Jeffrey Zuckerman is a translator of French, including the Mauritian novelists Ananda Devi, Shenaz Patel, and Carl de Souza, whose Kaya Days has been shortlisted for a PEN Translation Prize. In 2020 he was named a Chevalier in the Ordre des Arts et des Lettres by the French government.
Excerpt
The night before, he had been with his friends, everything had been going swimmingly, they had been raiding a gas station, had knocked over no less than six cars and to top it off, out by Chebel, they’d tackled a bus and the police hadn’t been able to move its burnt carcass until around midnight. He was helpless as he watched her pry off her shoes and walk barefoot on the cobblestones. The coolness soothed her and she slowed her pace: there was no rush anymore. If you don’t want to, that’s okay, she said. He looked around. The women were going right past them, talking loudly, the oldest one was scolding the others for having rushed, for not having taken the time to pick and choose. The others were laughing under their breath and pushing the cart this way and that.
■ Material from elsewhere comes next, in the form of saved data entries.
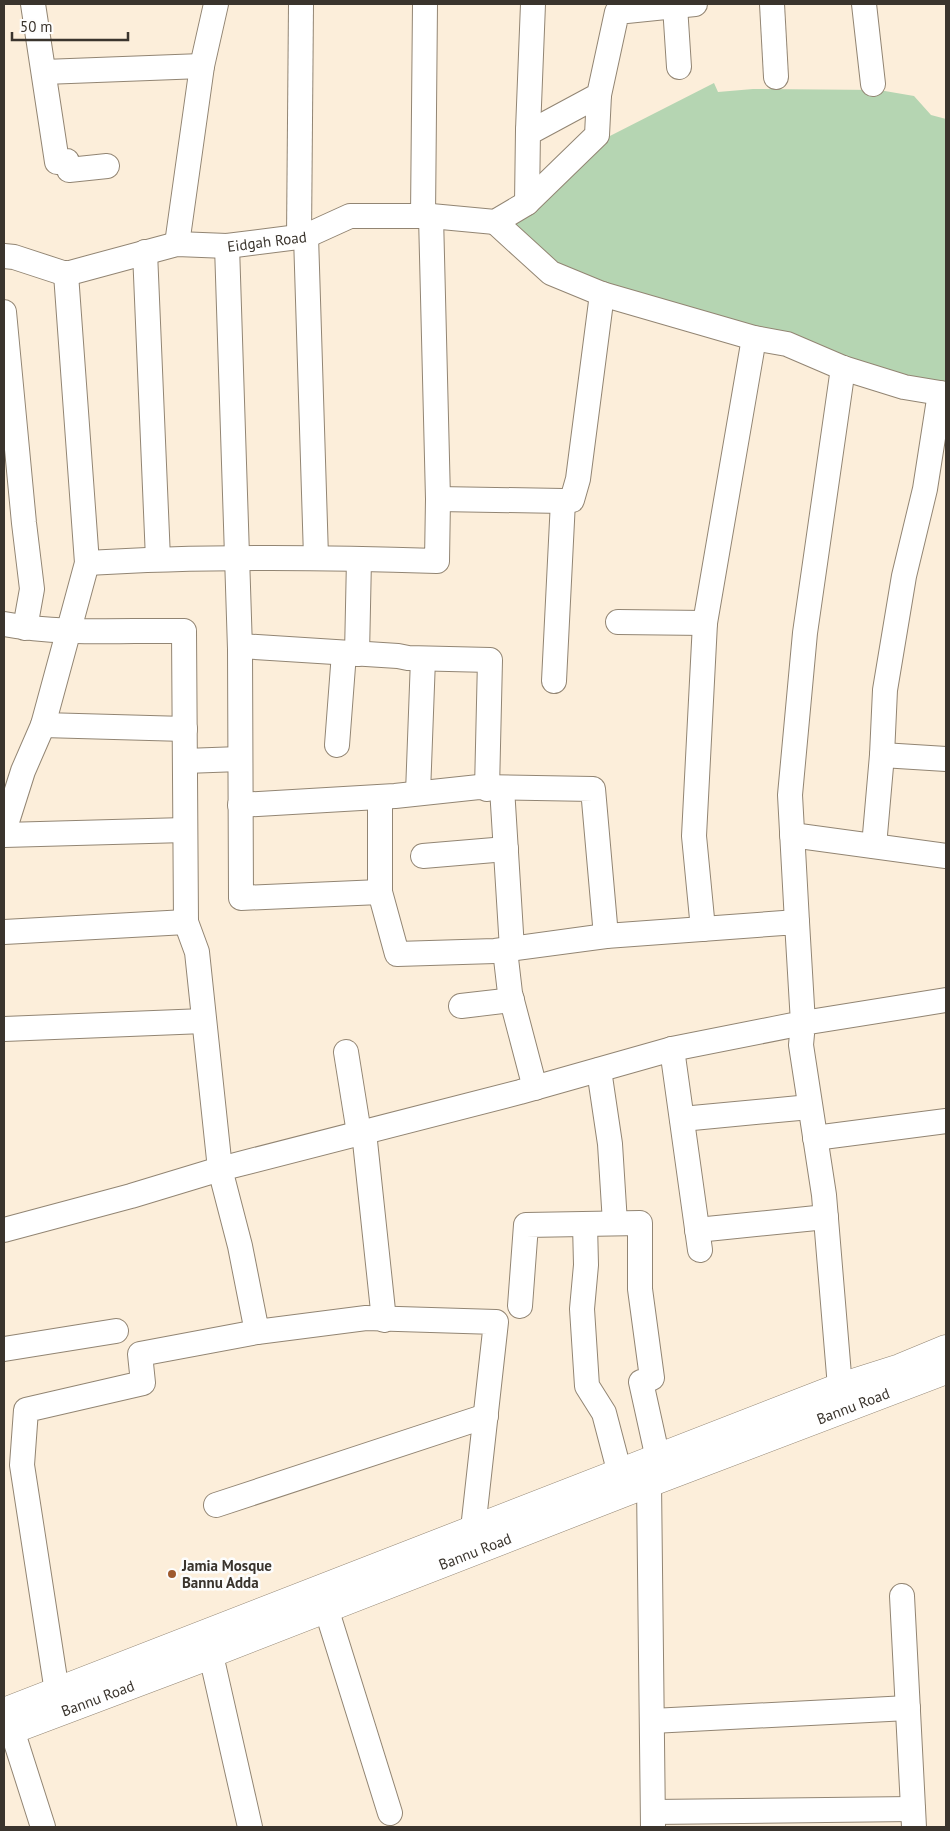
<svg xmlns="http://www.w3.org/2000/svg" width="950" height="1831" font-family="'PT Sans',sans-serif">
	<rect width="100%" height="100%" fill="#fceeda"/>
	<path fill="#b5d5b2" d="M714,83L718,92L753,89L879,90L914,96L931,115L946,119V386L911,380L687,313L565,271L507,224L604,139Z"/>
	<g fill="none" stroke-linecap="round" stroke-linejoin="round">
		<g stroke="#928573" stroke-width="26">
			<g id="minor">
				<path d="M33,4L57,162L67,161L69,170L107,166"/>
				<path d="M772,4L776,77"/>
				<path d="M864,4L873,84"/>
				<path d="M675,6L679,67"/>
				<path d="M44,72L202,66"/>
				<path d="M528,130L533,4"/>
				<path d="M527,203L528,130H534L599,95L617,12L695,4"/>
				<path d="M423,216L425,4"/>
				<path d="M495,222L551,273L602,294L754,338L787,344L843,368L904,387L946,394"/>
				<path d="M306,236L316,557"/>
				<path d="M299,237L301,4"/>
				<path d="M177,244L202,66L216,4"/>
				<path d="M145,252L158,559"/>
				<path id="s1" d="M4,256L14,257L66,274L177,244L227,246L306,236L350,216H431L495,222L527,203L597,135L599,95"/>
				<path d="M4,312L24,523L32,589L25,628"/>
				<path d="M438,499L563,501L572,500L578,479L602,294"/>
				<path d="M87,563C203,556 320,557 437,561L438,499L431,216"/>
				<path d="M618,622L705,623"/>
				<path d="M4,624C62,635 124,630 184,631L186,922L197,952L220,1169L240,1246L257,1332L366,1318L496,1322L473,1529"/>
				<path d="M240,646L398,656L408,658L490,660L487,789"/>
				<path d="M357,654L359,559"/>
				<path d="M554,681L563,501"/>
				<path d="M43,725L185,729"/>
				<path d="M337,745L344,653"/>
				<path d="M882,755L946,759"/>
				<path d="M185,761L240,759"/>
				<path d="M502,788L512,949"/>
				<path d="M418,793L423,659"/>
				<path d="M240,805L395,796L479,787L593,789L606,936"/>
				<path d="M4,831L23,771L43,725L87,563L66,274"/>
				<path d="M4,835L185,830"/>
				<path d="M792,835L946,856"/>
				<path d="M874,846L882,755L885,690L904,576L925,489L940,393"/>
				<path d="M423,856L506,849"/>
				<path d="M380,892V797"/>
				<path d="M797,922L790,795L805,633L843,368"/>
				<path d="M703,929L694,836L705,623L754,338"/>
				<path d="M4,932L186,922"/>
				<path d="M505,950L510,993L535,1088"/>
				<path d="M461,1006L512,1000"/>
				<path d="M4,1029L204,1021"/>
				<path d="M672,1049L700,1250"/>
				<path d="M346,1052L359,1133"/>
				<path d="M599,1070L610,1144L615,1223"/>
				<path d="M682,1119L810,1107"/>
				<path d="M364,1132L384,1320"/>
				<path d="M815,1138L946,1121"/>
				<path d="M585,1224L586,1265L582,1309L587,1386L604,1413L620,1474"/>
				<path d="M4,1230L131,1196L220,1169L520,1092L672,1049L803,1023L797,922L606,936L495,951L397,954L380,892L241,898L240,649L227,246"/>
				<path d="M697,1230L826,1217"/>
				<path d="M520,1306L526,1225L640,1223V1289L652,1378L641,1382L658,1459"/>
				<path d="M4,1349L116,1331"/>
				<path d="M840,1387L824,1195L801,1045L803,1023L946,1000"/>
				<path d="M649,1483L653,1827"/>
				<path d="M216,1505L486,1416"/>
				<path d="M902,1596L914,1827"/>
				<path d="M326,1608L390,1813"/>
				<path d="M211,1655L250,1827"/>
				<path d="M57,1692L22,1465L26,1410L143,1383L140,1354L257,1332"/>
				<path d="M652,1721L908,1708"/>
				<path d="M12,1730L43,1827"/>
				<path d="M653,1812L913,1809"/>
			</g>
		</g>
		<g stroke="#928573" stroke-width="29">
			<g id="highway">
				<path d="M4,1712L840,1387L900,1368L946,1349"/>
				<path id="s2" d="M4,1733L211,1655L215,1652L649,1483L946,1370"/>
			</g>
		</g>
		<use href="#minor" stroke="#fff" stroke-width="24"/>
		<use href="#highway" stroke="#fff" stroke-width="28"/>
	</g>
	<circle fill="#9e592d" stroke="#fdfdfd" stroke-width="2" cx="172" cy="1574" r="5"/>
	<g text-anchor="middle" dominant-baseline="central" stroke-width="5" stroke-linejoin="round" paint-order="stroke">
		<g font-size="15" fill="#3a342d" stroke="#fdfdfd">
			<text stroke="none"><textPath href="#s1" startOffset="270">Eidgah Road</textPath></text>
			<text stroke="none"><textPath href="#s2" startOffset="910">Bannu Road</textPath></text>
			<text stroke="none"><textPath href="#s2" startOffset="505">Bannu Road</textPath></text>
			<text stroke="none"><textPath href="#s2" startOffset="100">Bannu Road</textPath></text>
		</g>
		<g font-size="15" font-weight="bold" fill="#3a342d" stroke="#fdfdfd" text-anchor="start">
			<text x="182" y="1565">Jamia Mosque<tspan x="182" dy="17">Bannu Adda</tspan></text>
		</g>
	</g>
	<rect width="950" height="1831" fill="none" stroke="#3a342d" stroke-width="10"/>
	<path d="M12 32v8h116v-8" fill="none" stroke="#3a342d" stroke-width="2.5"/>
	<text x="20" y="32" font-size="15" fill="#3a342d" stroke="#fdfdfd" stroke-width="4" paint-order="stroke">50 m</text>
</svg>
It was sagging with frozen foods, chickens, and cuts of beef dripping a trail along the ground. If they followed this blood-tinged trace, would they reach some source of plenty? He hardly seemed to need this lead. She let him take her hand this time and, together, they crossed Royal Road. He led her straight to the Arcades. Other people were coming out, jangling and clattering their carts as well, but rather than go right into the crowd in front of the grocery store, the guy turned off toward the clothes shops. Here, everything was still calm, and a subdued light bathed the fashion shop’s slender mannequins and bouquets of dried flowers. Santee rushed over to look. Multicolored tee-shirts hung off a dead tree and on a stretch of sawdust standing in for a beach, as if they had washed in with the tide, were pink and green and yellow shoes and pumps, sunglasses. In the background was the frozen burble of an emerald sea.